Required action: Locate every row containing the string "Theater" and copy each of those rows in full. Matching is case-sensitive.
******
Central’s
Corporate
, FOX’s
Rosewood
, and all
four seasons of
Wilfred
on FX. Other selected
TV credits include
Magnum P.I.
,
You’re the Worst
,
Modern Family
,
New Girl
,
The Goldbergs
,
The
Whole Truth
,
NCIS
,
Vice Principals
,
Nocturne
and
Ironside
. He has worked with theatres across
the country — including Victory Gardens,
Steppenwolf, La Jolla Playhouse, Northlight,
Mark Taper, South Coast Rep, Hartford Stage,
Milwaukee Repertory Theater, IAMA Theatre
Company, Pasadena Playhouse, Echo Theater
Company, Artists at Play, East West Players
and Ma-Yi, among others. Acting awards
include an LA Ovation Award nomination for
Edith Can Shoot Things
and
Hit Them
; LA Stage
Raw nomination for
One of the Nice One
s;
******
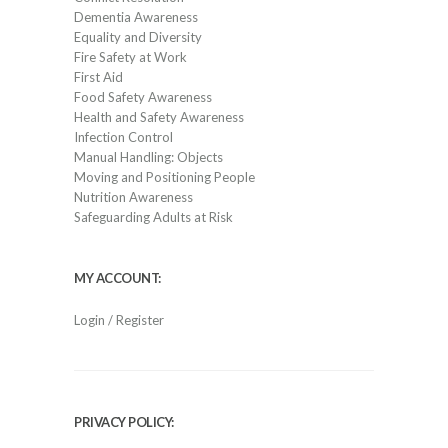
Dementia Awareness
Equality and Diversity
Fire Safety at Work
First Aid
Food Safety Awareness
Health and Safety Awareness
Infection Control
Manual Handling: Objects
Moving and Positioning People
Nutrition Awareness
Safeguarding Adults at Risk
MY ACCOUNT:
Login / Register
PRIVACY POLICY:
******
Written response:
Milwaukee Repertory Theater, IAMA Theatre
Company, Pasadena Playhouse, Echo Theater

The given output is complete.